=== Set exercise ===
Present every row below as a numbered list, skipping blank lines and leaving the pictures out.

Extracted records:
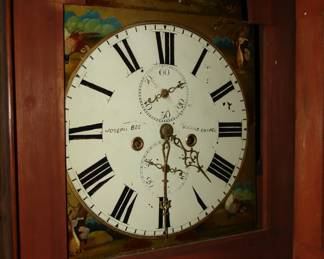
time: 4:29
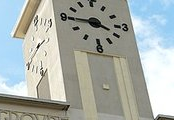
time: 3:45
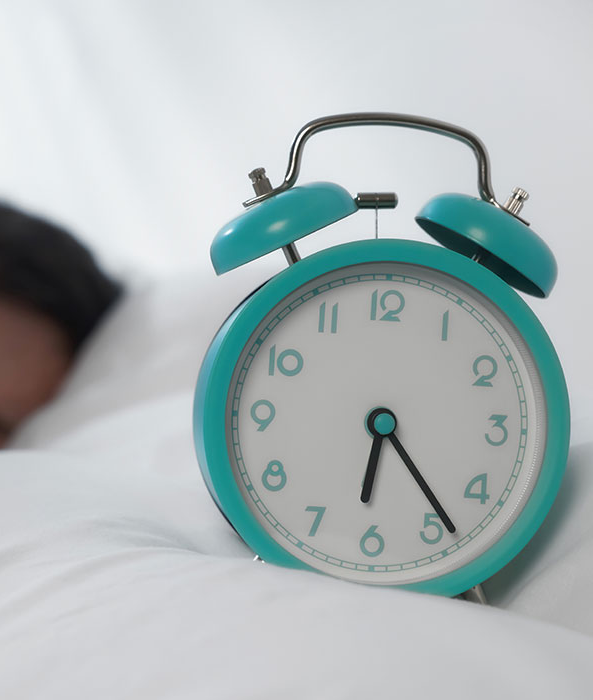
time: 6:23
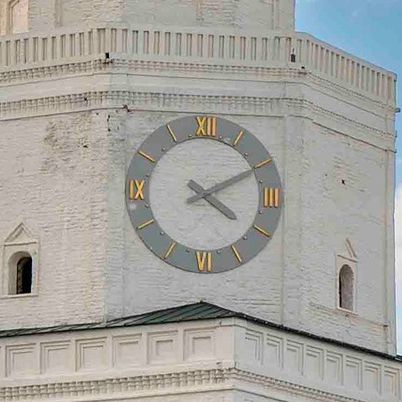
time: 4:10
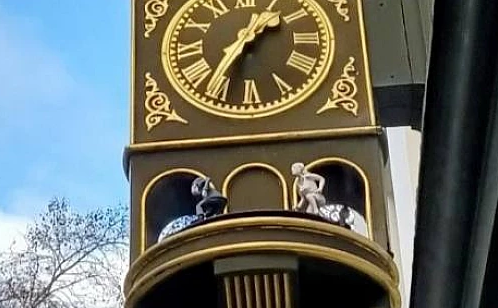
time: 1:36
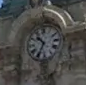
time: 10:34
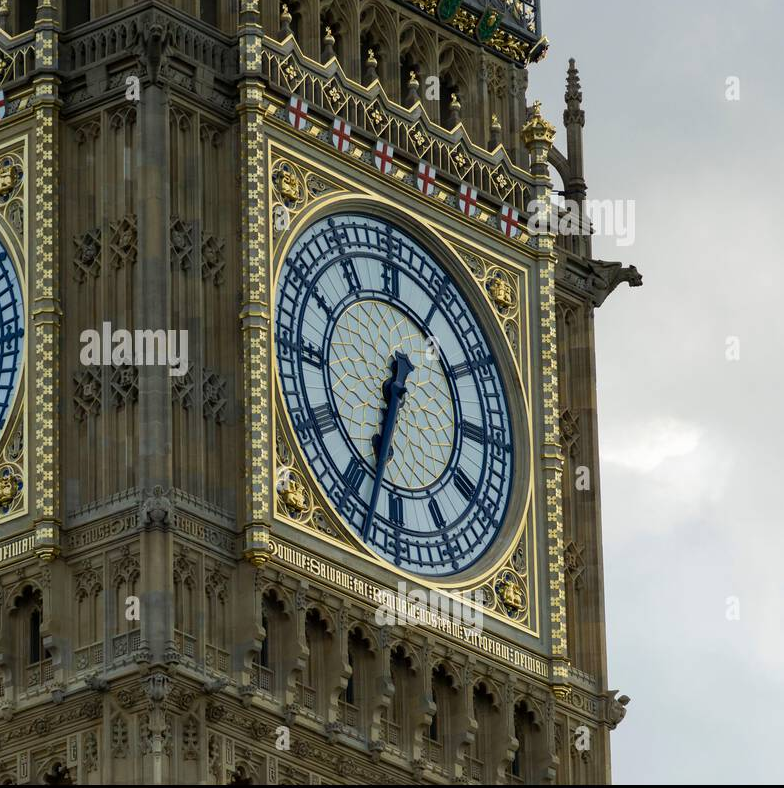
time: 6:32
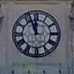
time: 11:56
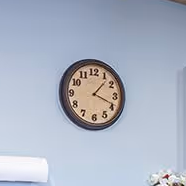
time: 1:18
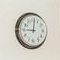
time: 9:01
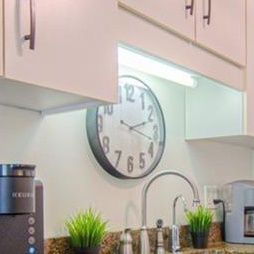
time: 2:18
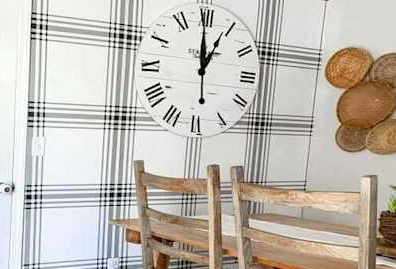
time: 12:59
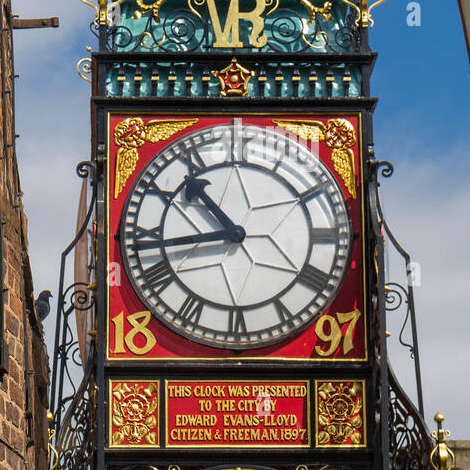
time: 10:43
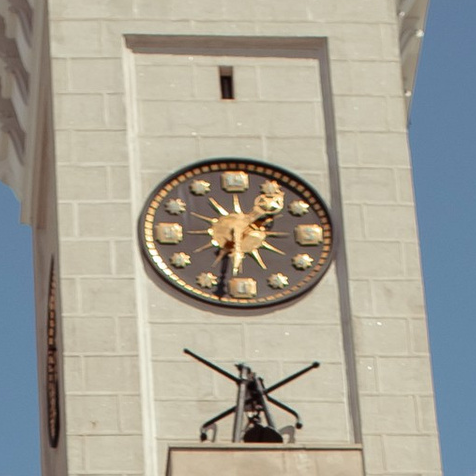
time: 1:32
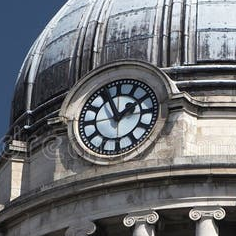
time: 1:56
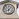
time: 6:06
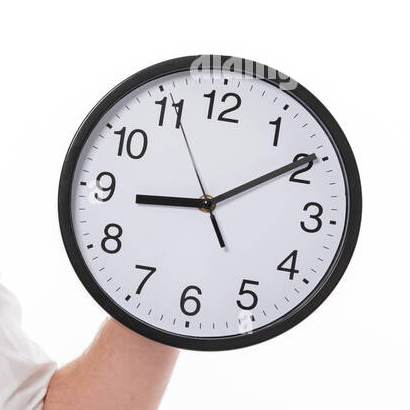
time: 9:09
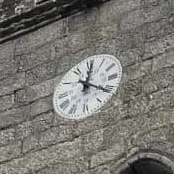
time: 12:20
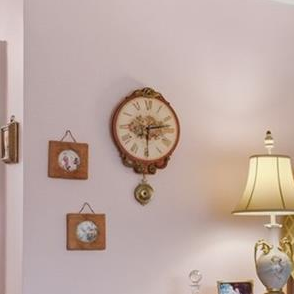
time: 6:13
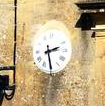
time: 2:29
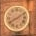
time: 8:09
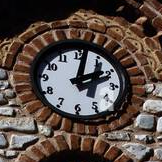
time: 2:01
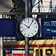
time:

=== Exercise result ===
1. time: 4:29
2. time: 3:45
3. time: 6:23
4. time: 4:10
5. time: 1:36
6. time: 10:34
7. time: 6:32
8. time: 11:56
9. time: 1:18
10. time: 9:01
11. time: 2:18
12. time: 12:59
13. time: 10:43
14. time: 1:32
15. time: 1:56
16. time: 6:06
17. time: 9:09
18. time: 12:20
19. time: 6:13
20. time: 2:29
21. time: 8:09
22. time: 2:01
23. time:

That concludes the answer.